I'm usin spark-2.2.0- with Python3
I'm in front of a problem now and I can't find where it came from.
My project is to adapt a algorithm wrote by data-scientist to be distributed. The code below it's what I have to use to extract the features from images and I have to adapt it to extract features whith pyspark.
import json
import sys
# Dependencies can be installed by running:
# pip install keras tensorflow h5py pillow
# Run script as:
# ./extract-features.py images/*.jpg
from keras.applications.vgg16 import VGG16
from keras.models import Model
from keras.preprocessing import image
from keras.applications.vgg16 import preprocess_input
import numpy as np
def main():
# Load model VGG16 as described in https://arxiv.org/abs/1409.1556
# This is going to take some time...
base_model = VGG16(weights='imagenet')
# Model will produce the output of the 'fc2'layer which is the penultimate neural network layer
# (see the paper above for mode details)
model = Model(input=base_model.input, output=base_model.get_layer('fc2').output)
# For each image, extract the representation
for image_path in sys.argv[1:]:
features = extract_features(model, image_path)
with open(image_path + ".json", "w") as out:
json.dump(features, out)
def extract_features(model, image_path):
img = image.load_img(image_path, target_size=(224, 224))
x = image.img_to_array(img)
x = np.expand_dims(x, axis=0)
x = preprocess_input(x)
features = model.predict(x)
return features.tolist()[0]
if __name__ == "__main__":
main()
I have written the begining of the Code:
rdd = sc.binaryFiles(PathImages)
base_model = VGG16(weights='imagenet')
model = Model(input=base_model.input, output=base_model.get_layer('fc2').output)
rdd2 = rdd.map(lambda x : (x[0], extract_features(model, x[0][5:])))
rdd2.collect()[0]
when I try to extract the feature. There is an error.
~/Code/spark-2.2.0-bin-hadoop2.7/python/pyspark/cloudpickle.py in
save_file(self, obj)
623 return self.save_reduce(getattr, (sys,'stderr'), obj=obj)
624 if obj is sys.stdin:
--> 625 raise pickle.PicklingError("Cannot pickle standard input")
626 if hasattr(obj, 'isatty') and obj.isatty():
627 raise pickle.PicklingError("Cannot pickle files that map to tty objects")
PicklingError: Cannot pickle standard input
I try multiple thing and here is my first result.
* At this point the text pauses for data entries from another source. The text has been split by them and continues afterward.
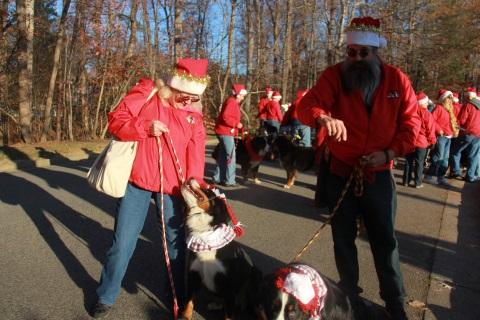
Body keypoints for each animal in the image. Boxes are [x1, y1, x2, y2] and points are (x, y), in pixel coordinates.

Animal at [180, 179, 262, 318]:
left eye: (208, 190)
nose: (190, 178)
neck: (205, 234)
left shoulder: (229, 287)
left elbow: (228, 315)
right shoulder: (193, 276)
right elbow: (188, 303)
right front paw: (185, 316)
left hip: (253, 281)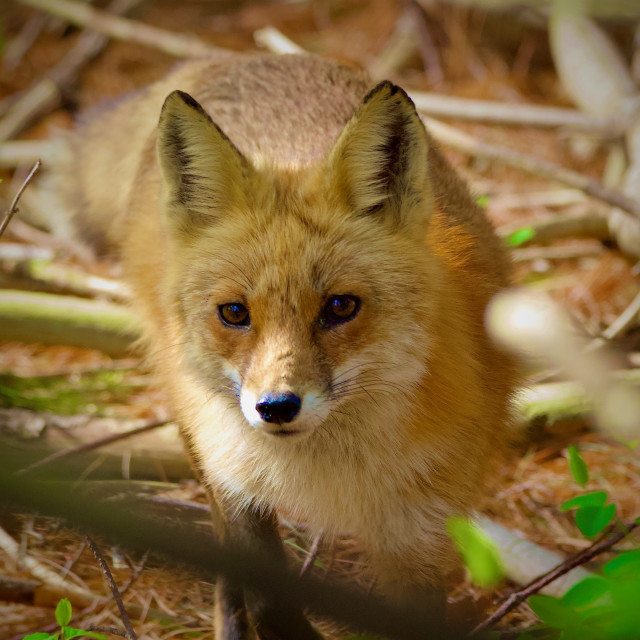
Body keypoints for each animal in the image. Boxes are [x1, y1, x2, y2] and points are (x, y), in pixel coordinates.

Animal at [42, 55, 516, 640]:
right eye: (234, 313)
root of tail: (226, 58)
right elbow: (267, 597)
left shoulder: (422, 533)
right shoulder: (235, 477)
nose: (276, 407)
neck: (327, 473)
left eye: (340, 306)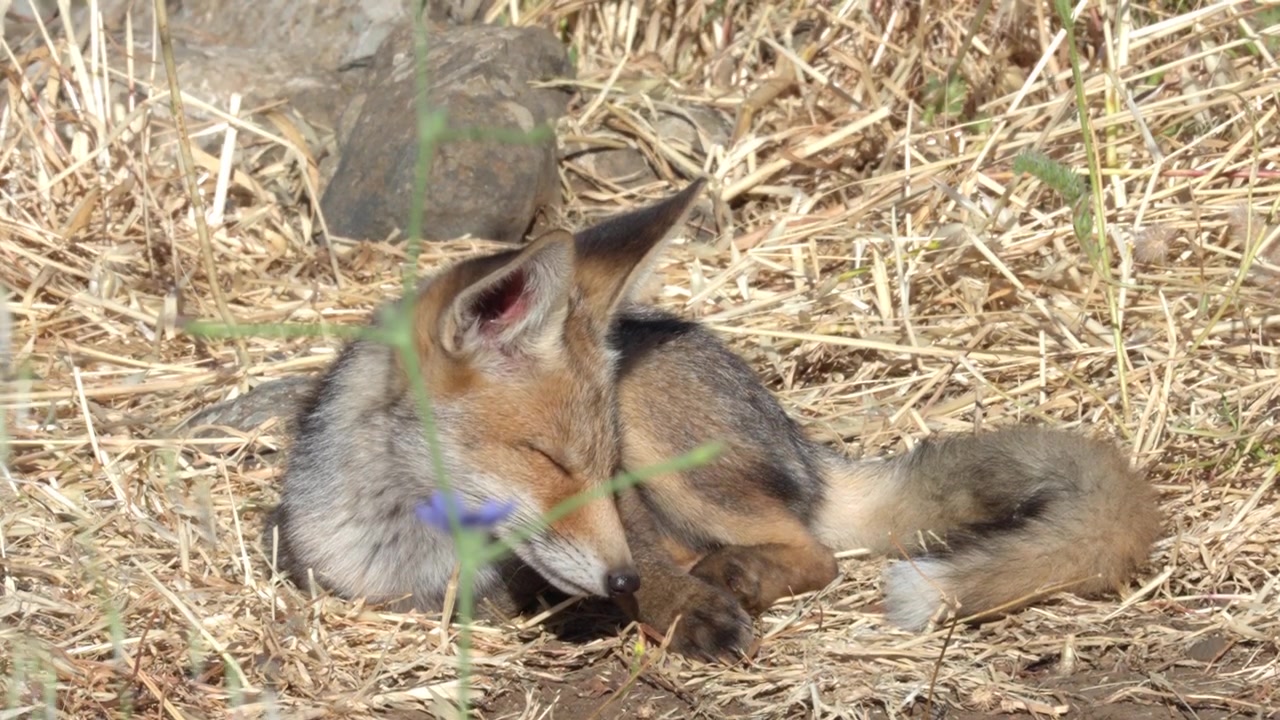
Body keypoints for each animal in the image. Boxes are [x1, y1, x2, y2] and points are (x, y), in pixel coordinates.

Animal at [264, 179, 1163, 659]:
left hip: (663, 430)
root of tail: (806, 445)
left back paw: (734, 575)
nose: (620, 580)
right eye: (550, 460)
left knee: (814, 553)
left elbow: (663, 574)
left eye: (604, 468)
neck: (426, 550)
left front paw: (677, 606)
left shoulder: (633, 517)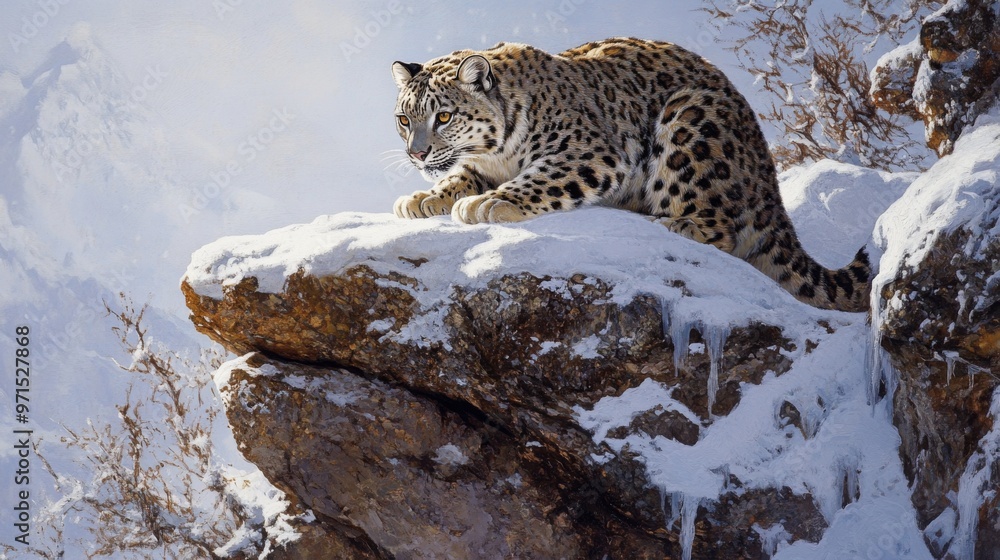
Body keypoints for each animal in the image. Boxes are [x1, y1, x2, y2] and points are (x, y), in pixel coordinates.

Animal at [390, 37, 871, 312]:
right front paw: (423, 199)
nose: (416, 154)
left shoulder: (591, 152)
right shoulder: (481, 164)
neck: (497, 155)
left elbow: (539, 177)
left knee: (722, 230)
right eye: (403, 119)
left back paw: (673, 224)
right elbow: (460, 176)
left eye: (444, 116)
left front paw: (489, 203)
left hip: (688, 123)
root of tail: (768, 176)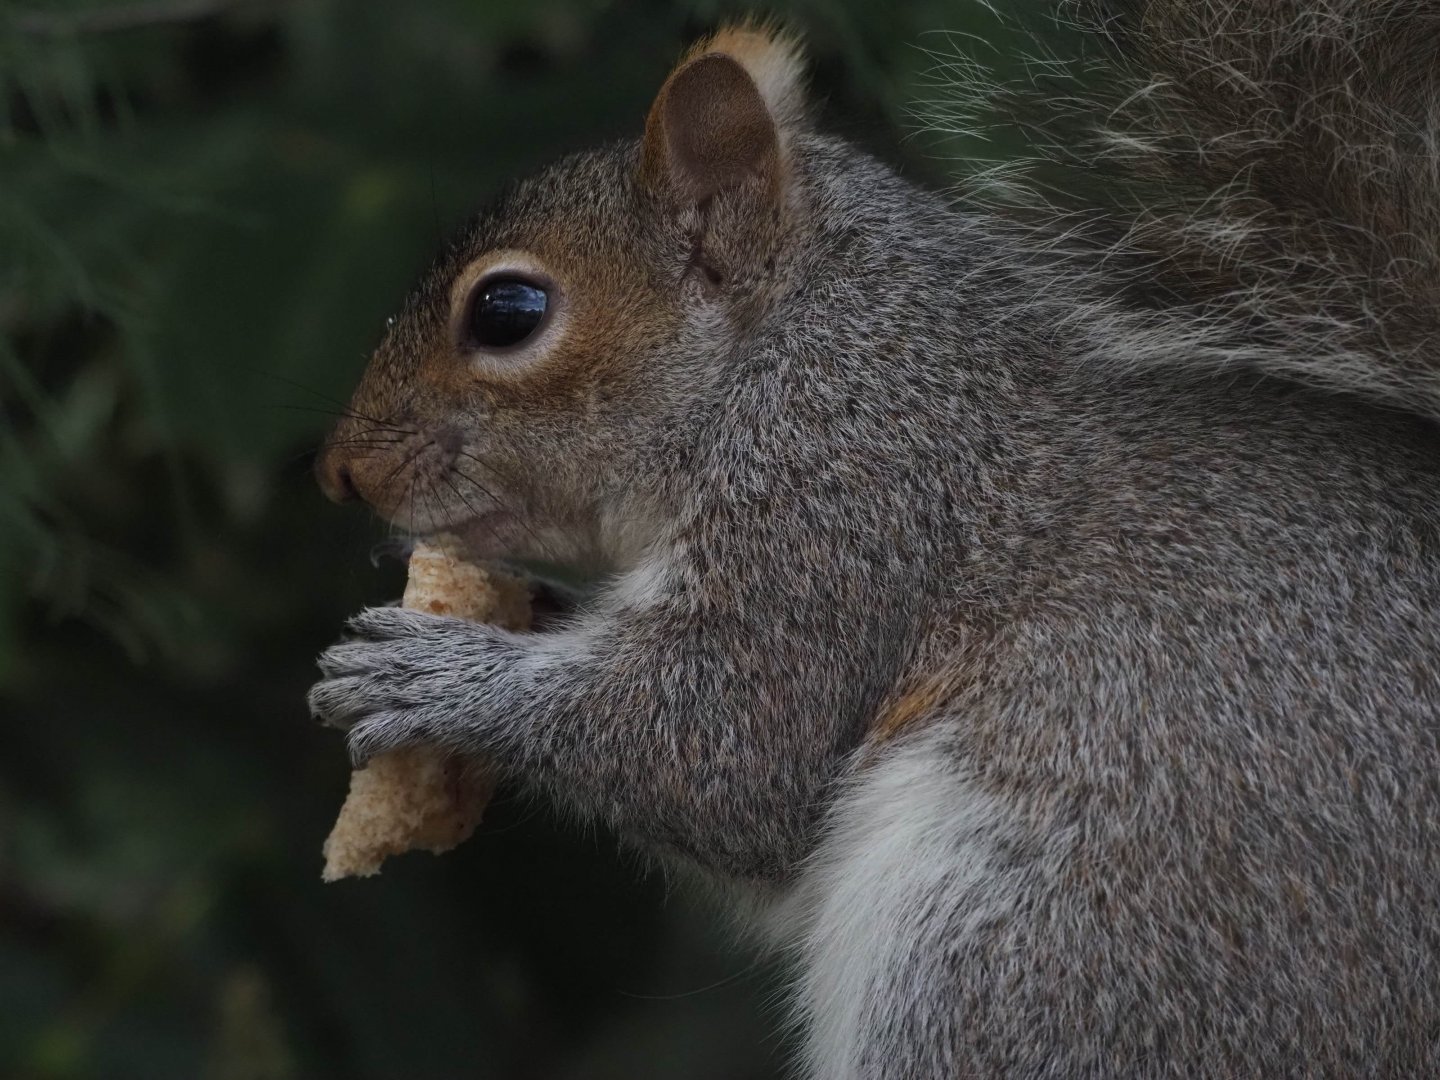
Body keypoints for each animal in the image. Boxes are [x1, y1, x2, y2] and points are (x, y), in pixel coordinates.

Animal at [308, 2, 1440, 1076]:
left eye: (509, 310)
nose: (339, 474)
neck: (801, 346)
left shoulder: (847, 506)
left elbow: (721, 750)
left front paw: (436, 675)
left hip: (1053, 950)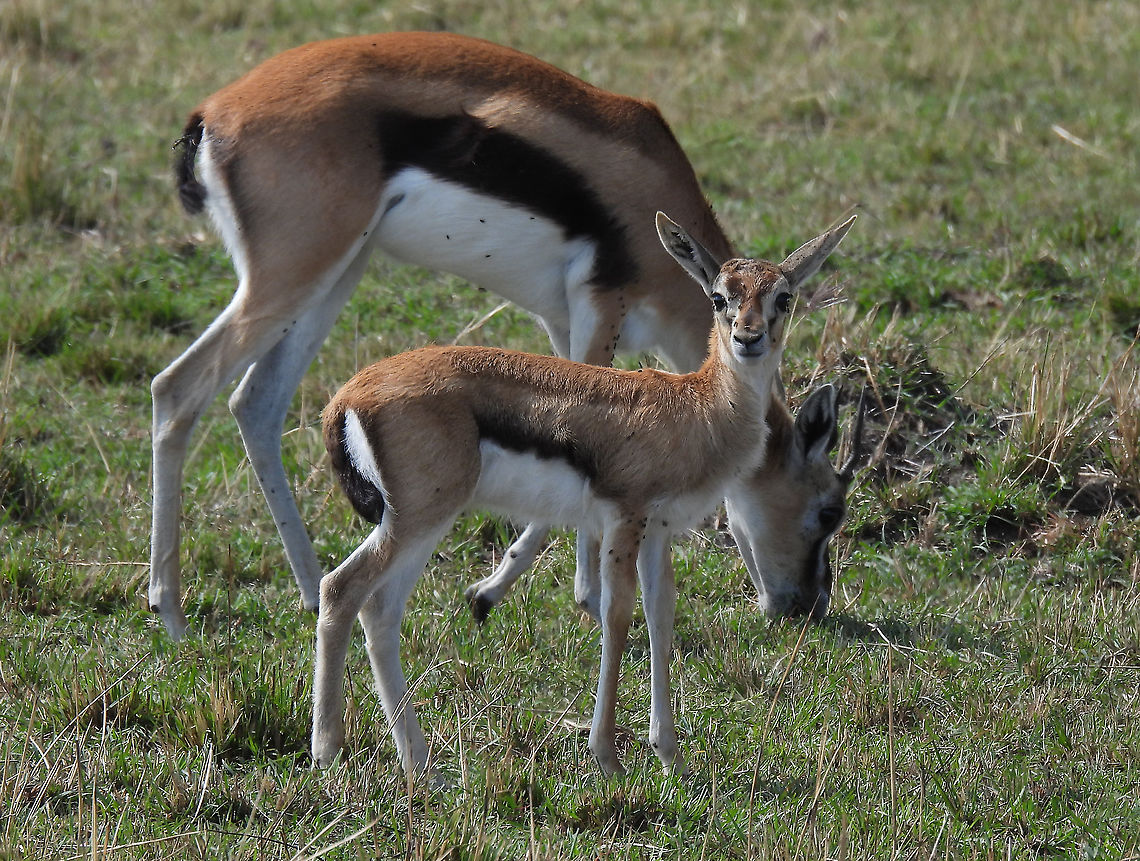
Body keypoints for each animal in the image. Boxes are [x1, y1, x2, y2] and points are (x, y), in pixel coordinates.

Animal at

I know that the error come from the line below in the method extract_features:
features = model.predict(x)
and when I try to run this line out of a map function or pyspark, this work fine.
I think the problem come from the object "model" and his serialisation whith pyspark.
Maybe I don't use a good way to distribute this with pyspark and if you have any clew to help me, I will take them.
Thanks in advance.